**STORED DATA:**
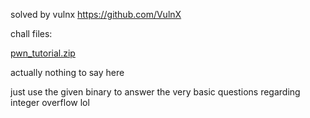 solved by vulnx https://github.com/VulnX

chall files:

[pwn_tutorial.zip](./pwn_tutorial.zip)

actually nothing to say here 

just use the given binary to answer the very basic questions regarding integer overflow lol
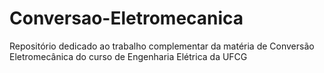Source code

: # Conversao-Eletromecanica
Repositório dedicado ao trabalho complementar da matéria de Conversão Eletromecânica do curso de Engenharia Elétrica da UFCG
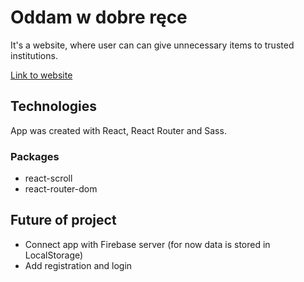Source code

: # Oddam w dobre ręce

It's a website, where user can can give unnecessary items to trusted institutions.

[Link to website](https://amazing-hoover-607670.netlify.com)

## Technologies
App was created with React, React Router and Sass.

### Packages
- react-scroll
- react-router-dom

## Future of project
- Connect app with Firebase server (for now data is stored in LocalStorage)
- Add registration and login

**TASK TO COMPLETE:** Print the material above word for word, first line through the line with "## Technologies", and leave every picture out.

**SOLVED EXERCISE:**
 solved by vulnx https://github.com/VulnX

chall files:

[pwn_tutorial.zip](./pwn_tutorial.zip)

actually nothing to say here 

just use the given binary to answer the very basic questions regarding integer overflow lol
Source code

: # Conversao-Eletromecanica
Repositório dedicado ao trabalho complementar da matéria de Conversão Eletromecânica do curso de Engenharia Elétrica da UFCG
Source code

: # Oddam w dobre ręce

It's a website, where user can can give unnecessary items to trusted institutions.

[Link to website](https://amazing-hoover-607670.netlify.com)

## Technologies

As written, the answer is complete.